(Data records)
◆ ◆ ◆ ◆ ◆ ◆ ◆

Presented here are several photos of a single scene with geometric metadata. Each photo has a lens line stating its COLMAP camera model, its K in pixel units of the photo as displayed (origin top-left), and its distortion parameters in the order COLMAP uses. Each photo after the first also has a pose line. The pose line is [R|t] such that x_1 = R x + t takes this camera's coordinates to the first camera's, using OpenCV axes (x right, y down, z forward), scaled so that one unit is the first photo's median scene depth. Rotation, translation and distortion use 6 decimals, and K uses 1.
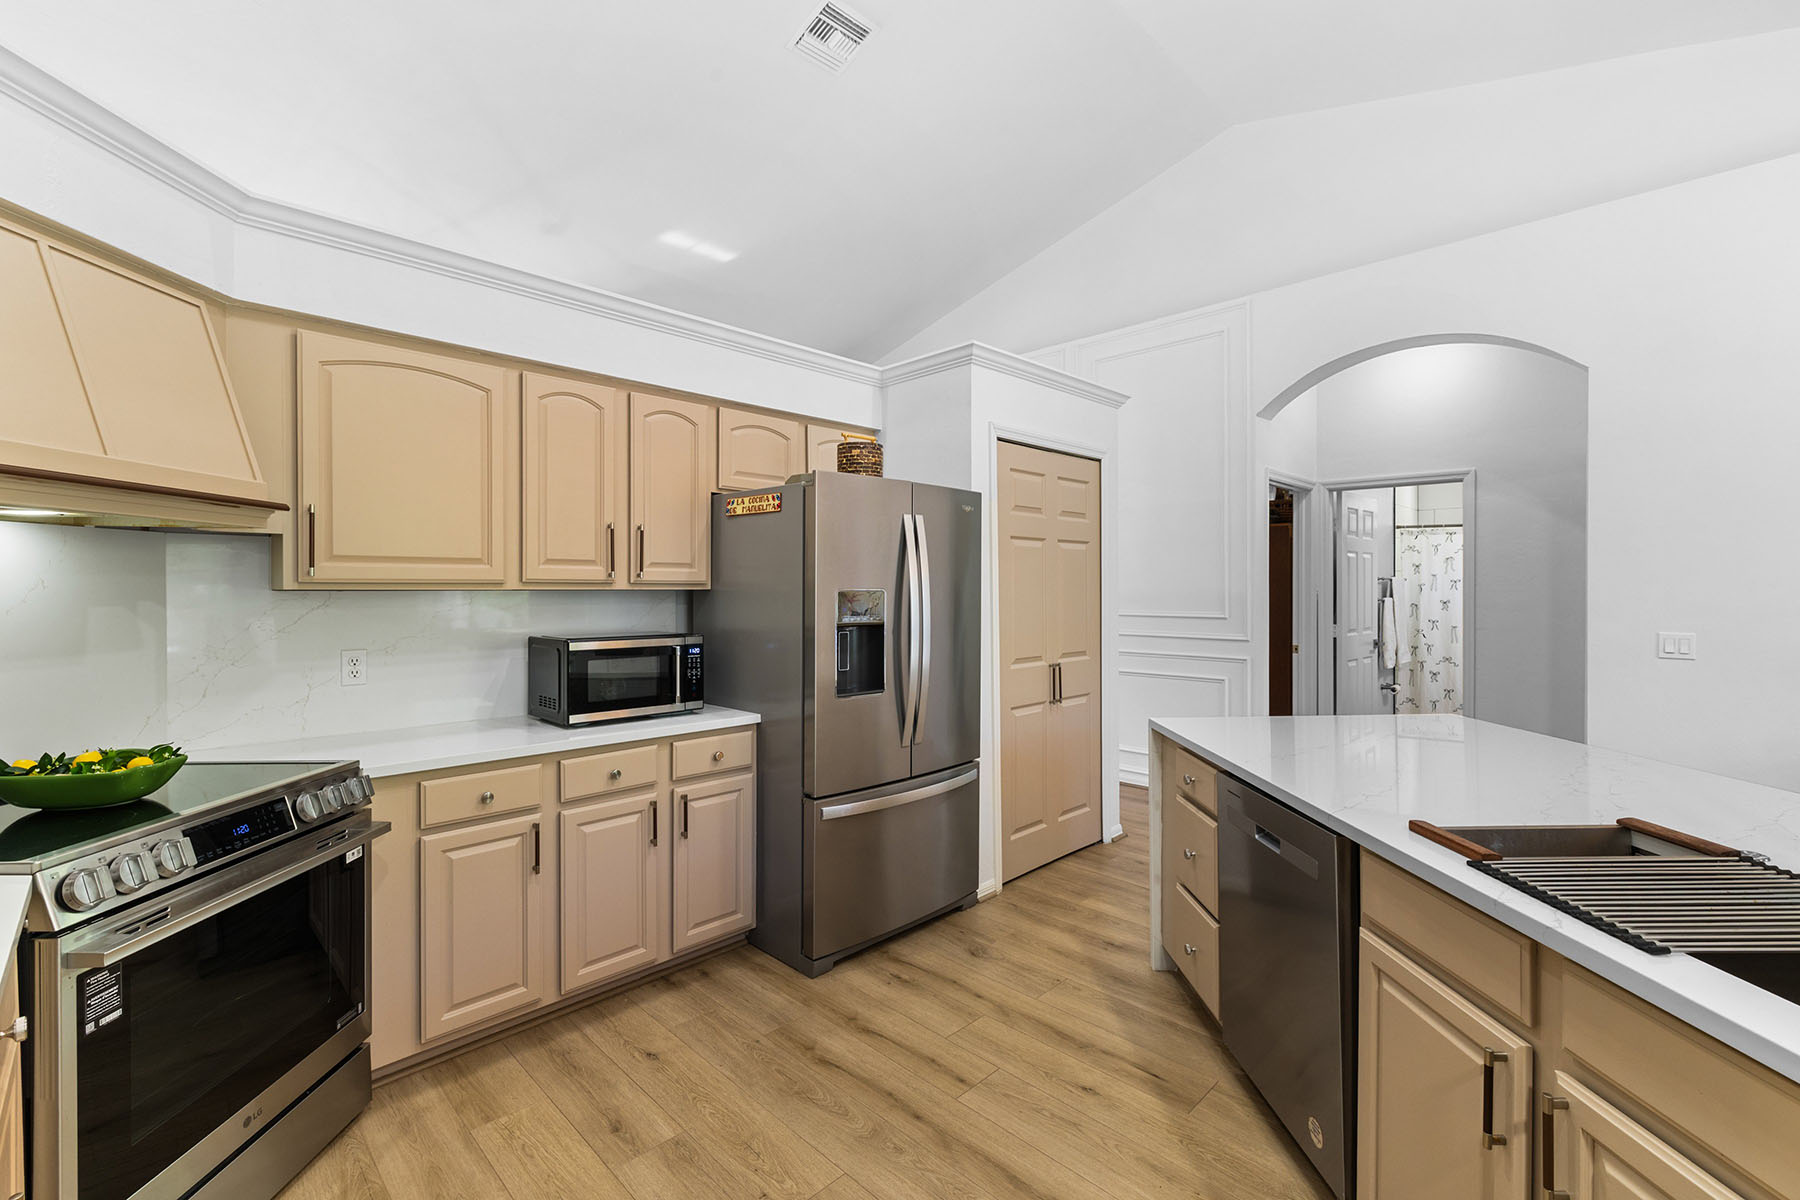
lens RADIAL K [[777.8, 0, 892.0], [0, 777.8, 590.6], [0, 0, 1]] dist [0.000090, 0.001415]
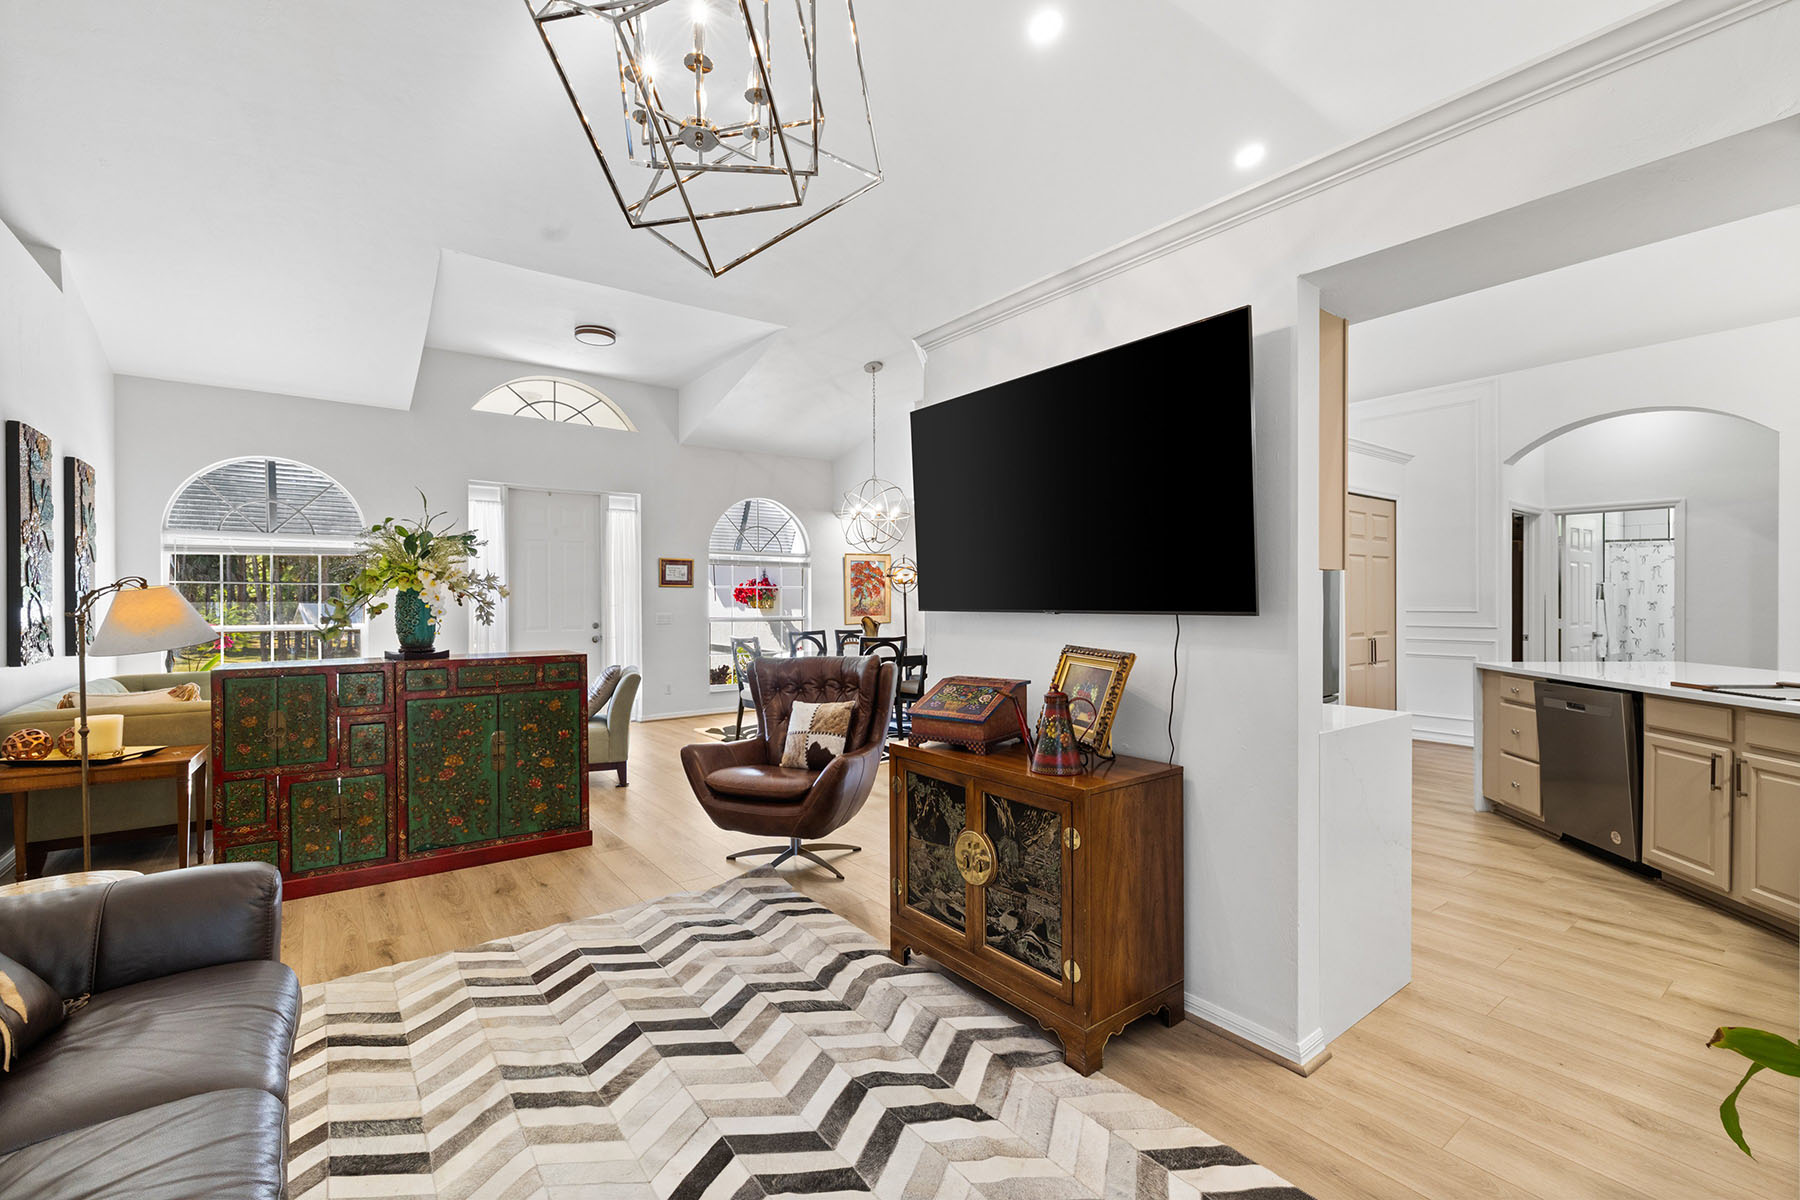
lens RADIAL K [[777.8, 0, 890.6], [0, 777.8, 604.6], [0, 0, 1]] dist [0.000090, 0.001415]
pose [[0.990371, -0.000433, -0.138439, -0.682220], [0.000437, 1.000000, 0.000000, 0.038462], [0.138439, -0.000060, 0.990371, -0.838112]]
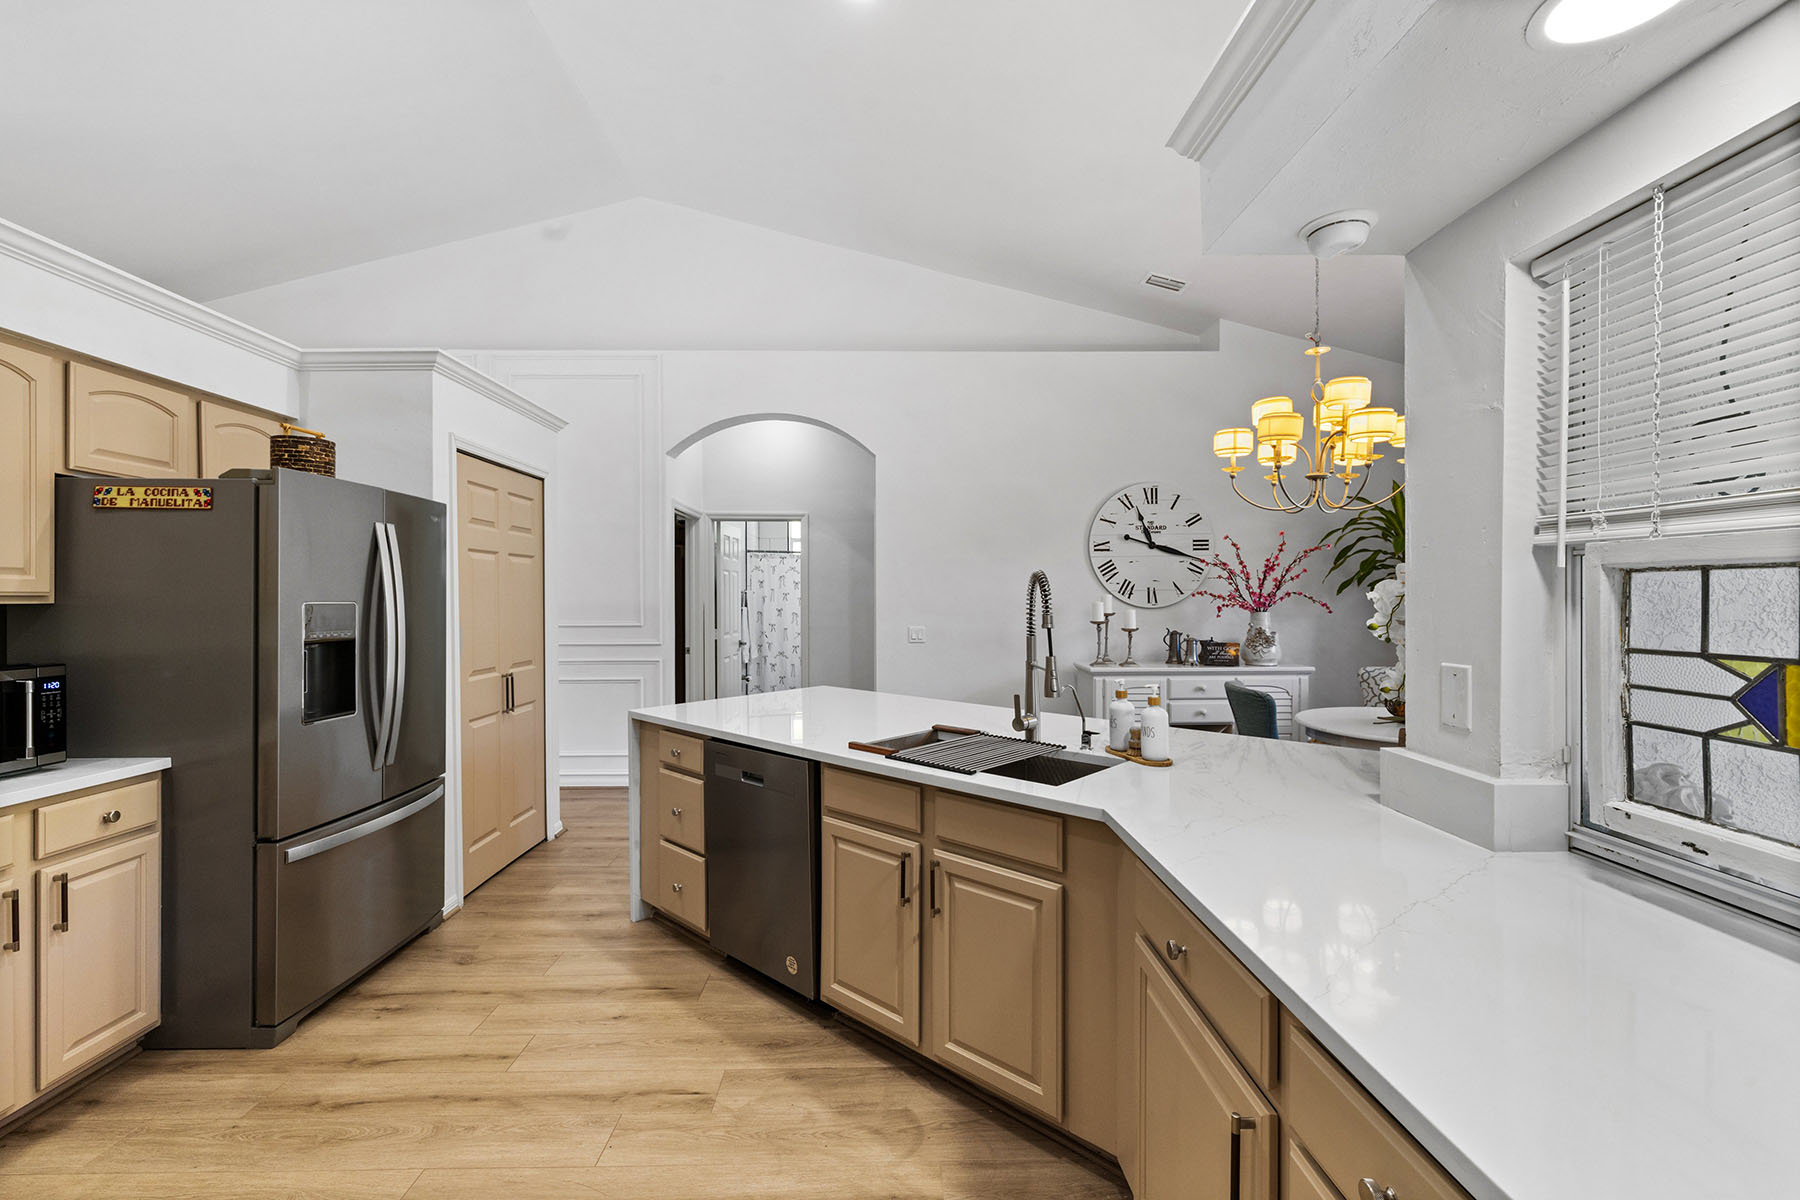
lens RADIAL K [[777.8, 0, 893.1], [0, 777.8, 597.1], [0, 0, 1]] dist [0.000090, 0.001415]
pose [[0.692764, 0.000009, 0.721164, -0.241961], [0.004485, 0.999981, -0.004321, -0.001063], [-0.721151, 0.006228, 0.692750, -0.108016]]
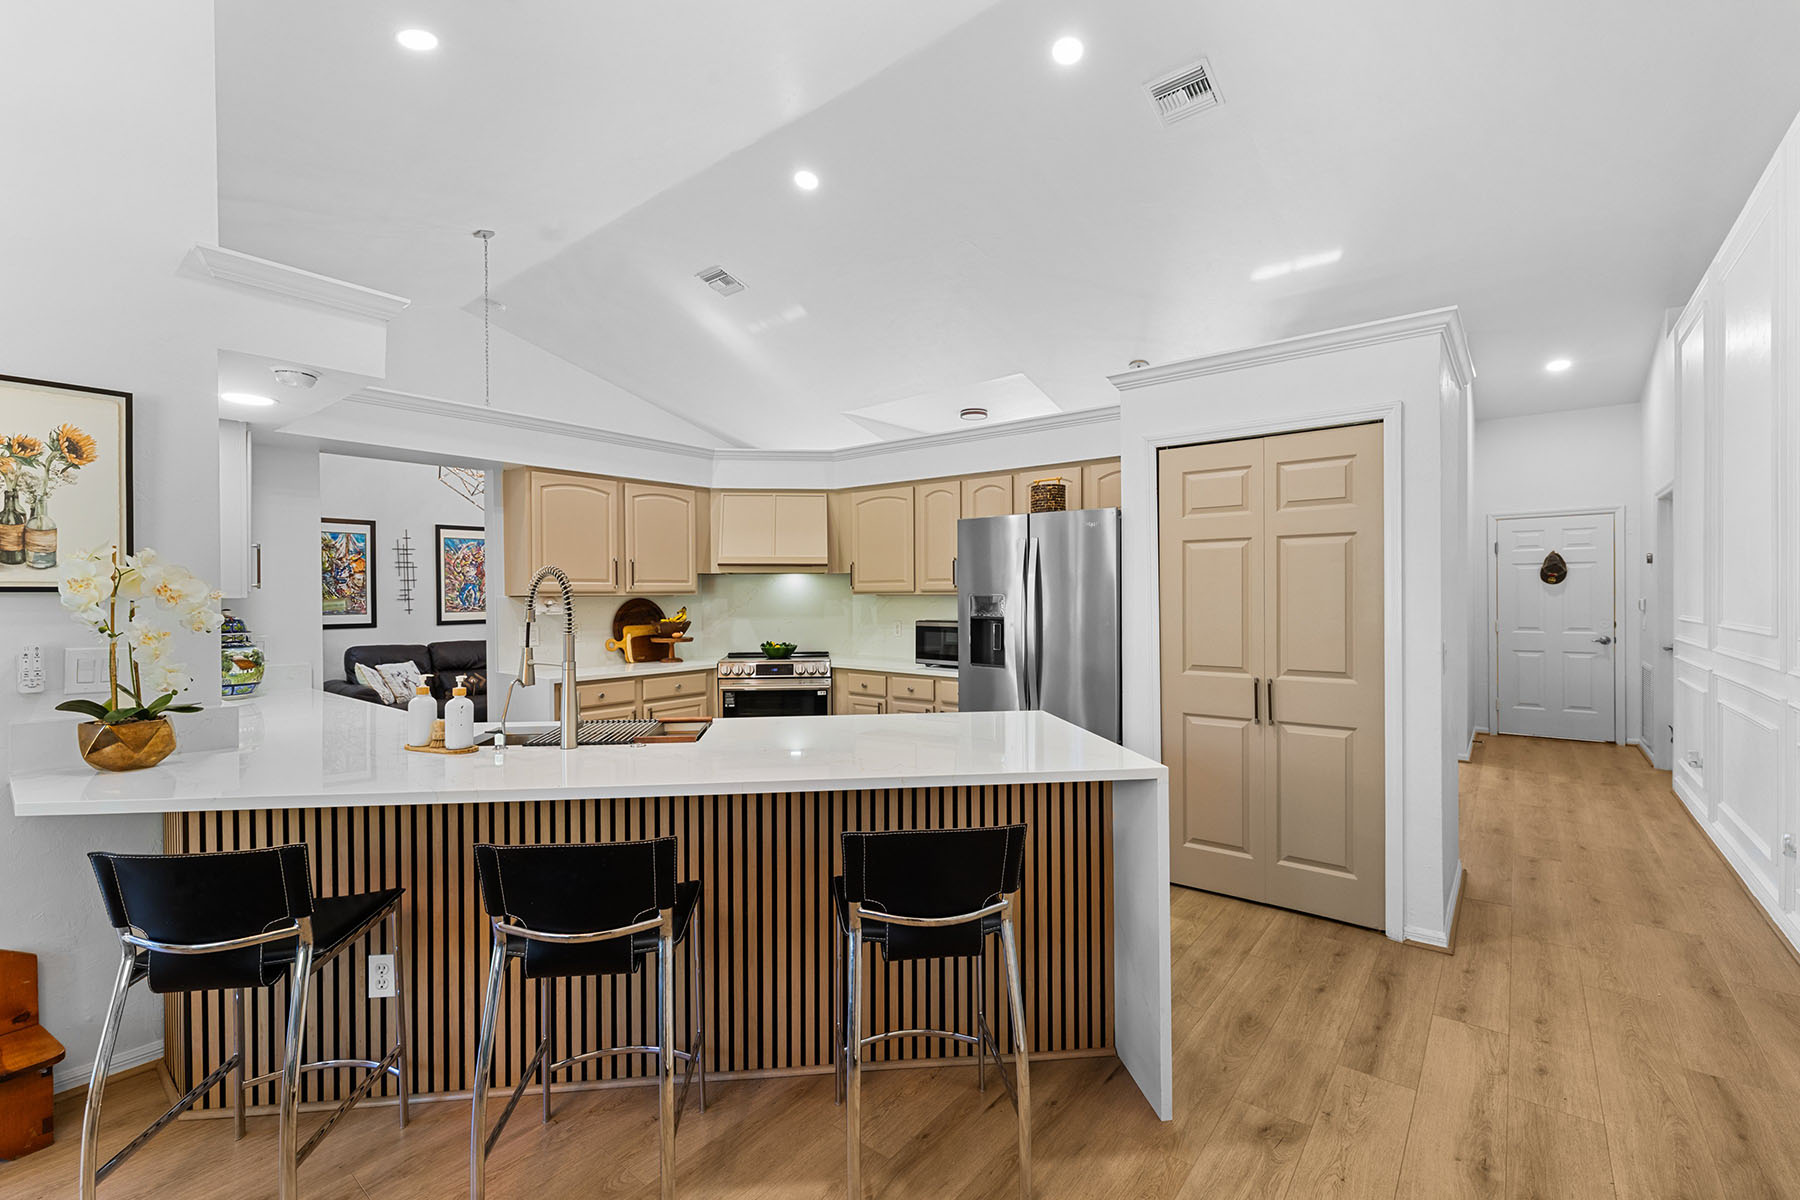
lens RADIAL K [[777.8, 0, 891.1], [0, 777.8, 598.7], [0, 0, 1]] dist [0.000090, 0.001415]
pose [[0.106597, 0.006295, -0.994282, 1.405255], [0.000492, 0.999980, 0.006384, -0.003497], [0.994302, -0.001170, 0.106592, 0.663915]]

◆ ◆ ◆ ◆ ◆ ◆ ◆

__Task description__: Exactly as they appear above, write out all the entries, but not the images.

__Result for this task__:
Presented here are several photos of a single scene with geometric metadata. Each photo has a lens line stating its COLMAP camera model, its K in pixel units of the photo as displayed (origin top-left), and its distortion parameters in the order COLMAP uses. Each photo after the first also has a pose line. The pose line is [R|t] such that x_1 = R x + t takes this camera's coordinates to the first camera's, using OpenCV axes (x right, y down, z forward), scaled so that one unit is the first photo's median scene depth. Rotation, translation and distortion use 6 decimals, and K uses 1.
lens RADIAL K [[777.8, 0, 892.0], [0, 777.8, 590.6], [0, 0, 1]] dist [0.000090, 0.001415]
lens RADIAL K [[777.8, 0, 890.6], [0, 777.8, 604.6], [0, 0, 1]] dist [0.000090, 0.001415]
pose [[0.990371, -0.000433, -0.138439, -0.682220], [0.000437, 1.000000, 0.000000, 0.038462], [0.138439, -0.000060, 0.990371, -0.838112]]
lens RADIAL K [[777.8, 0, 893.1], [0, 777.8, 597.1], [0, 0, 1]] dist [0.000090, 0.001415]
pose [[0.692764, 0.000009, 0.721164, -0.241961], [0.004485, 0.999981, -0.004321, -0.001063], [-0.721151, 0.006228, 0.692750, -0.108016]]
lens RADIAL K [[777.8, 0, 891.1], [0, 777.8, 598.7], [0, 0, 1]] dist [0.000090, 0.001415]
pose [[0.106597, 0.006295, -0.994282, 1.405255], [0.000492, 0.999980, 0.006384, -0.003497], [0.994302, -0.001170, 0.106592, 0.663915]]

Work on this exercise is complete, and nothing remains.